Another principle I consider axiomatic is that raising minimum wages either has little effect or causes unemployment, and raising them enough will produce mass unemployment. This has always seemed self=evident to me, but my friend Ron Unz, who is a pretty smart cookie, has a different view.
Raise the Minimum Wage to $12 an Hour
Ron Unz, a software developer and publisher of The Unz Review, is the chairman of the Higher Wages Alliance, which is sponsoring a California ballot initiative next year to raise the state minimum wage to $12 per hour.
Tens of millions of low-wage workers in the United States are trapped in lives of poverty. Many suggestions have been put forth to improve their difficult situation, ranging from new social welfare programs to enhanced adult education to greater unionization. But I think the easiest solution is also the simplest: just raise their wages.
The current federal minimum wage is $7.25 per hour and hiking it to $12 would solve many of our economic problems at a single stroke.
I have tried to follow Ron’s arguments here, but I can’t. I don’t see where the money will come from. The Marxist labor theory of value is that value is added by labor, and the capitalist pays below the value of the labor and keeps the surplus value for himself. Of course he then invests that profit in other enterprises, but that could be accomplished by a better system in which the workers themselves then own the enterprises in which the surplus values are invested.
Ron Unz argues that if Wal-Mart raised prices by less than 2% it could afford the $12 minimum wage without further price adjustments, and this would produce a massive economic stimulus – the higher pay would all be spent, not saved or invested, making more business for Wall-Mart – and the economy would boom. Wall-Mart won’t do that because this would signal competitors to pay less money in wages and use what they save to cut prices below Wall-Mart’s; but a minimum wage law would fix that. Now to compete with Wall-Mart you can’t do it by paying less than it pays, and once again everyone benefits.
I don’t know, but it seems to me that raising minimum wages either has no effect – people are already getting that – or it raises the cost of doing whatever it is that the worker does, and if that isn’t worth the minimum wage the job will disappear.
But I will vigorously dispute one point Ron makes: raising the minimum wage isn’t going to save billions in entitlements.
He says
Ordinary taxpayers would be the other great beneficiaries, saving many tens of billions of dollars each year in payments for Food Stamps, the Earned Income Tax Credit, housing subsidies, and other social welfare programs. Businesses should pay their own employees rather than quietly shifting the burden to government programs and the American taxpayer. Conservatives and free-market supporters should endorse this simple idea.
This assumes that having raised minimum wages the entitlement programs would be cut. I don’t believe that is politically possible.

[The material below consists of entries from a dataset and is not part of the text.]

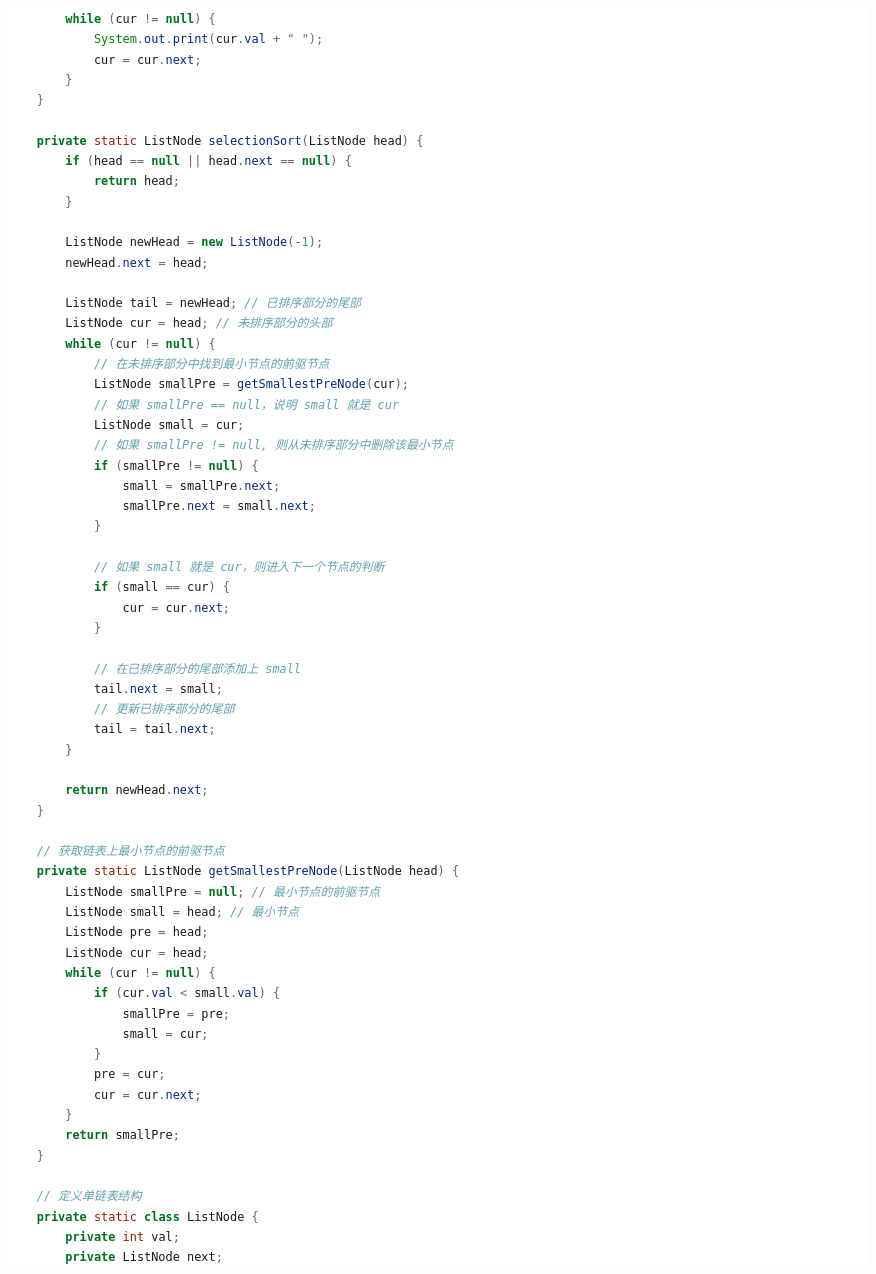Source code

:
 ```java
        while (cur != null) {
            System.out.print(cur.val + " ");
            cur = cur.next;
        }
    }

    private static ListNode selectionSort(ListNode head) {
        if (head == null || head.next == null) {
            return head;
        }

        ListNode newHead = new ListNode(-1);
        newHead.next = head;

        ListNode tail = newHead; // 已排序部分的尾部
        ListNode cur = head; // 未排序部分的头部
        while (cur != null) {
            // 在未排序部分中找到最小节点的前驱节点
            ListNode smallPre = getSmallestPreNode(cur);
            // 如果 smallPre == null，说明 small 就是 cur
            ListNode small = cur;
            // 如果 smallPre != null, 则从未排序部分中删除该最小节点
            if (smallPre != null) {
                small = smallPre.next;
                smallPre.next = small.next;
            }

            // 如果 small 就是 cur，则进入下一个节点的判断
            if (small == cur) {
                cur = cur.next;
            }

            // 在已排序部分的尾部添加上 small
            tail.next = small;
            // 更新已排序部分的尾部
            tail = tail.next;
        }

        return newHead.next;
    }

    // 获取链表上最小节点的前驱节点
    private static ListNode getSmallestPreNode(ListNode head) {
        ListNode smallPre = null; // 最小节点的前驱节点
        ListNode small = head; // 最小节点
        ListNode pre = head;
        ListNode cur = head;
        while (cur != null) {
            if (cur.val < small.val) {
                smallPre = pre;
                small = cur;
            }
            pre = cur;
            cur = cur.next;
        }
        return smallPre;
    }

    // 定义单链表结构
    private static class ListNode {
        private int val;
        private ListNode next;

```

I don’t disagree that Scrooge ought to have paid Cratchit a higher wage and ought to have bought a goose for the Cratchit family. I am less sure that Parliament should have required him to do it.
It’s lunch time. More later.
I have not given abandoned the discussion about evolution theories, and the notion of inheritance of acquired characteristics needs discussion, but to me it is self evident that the original Darwinian hypothesis of blind chance and survival of the fittest simply can’t be demonstrated as plausible. My friend Fred has something to say on the subject: http://fredoneverything.net/LastDarwin.shtml And like Fred, I don’t know. I don’t claim to know. Just as I don’t know about Global Warming. But I am pretty sure that those who do claim that they KNOW are wrong.
Freedom is not free. Free men are not equal. Equal men are not free.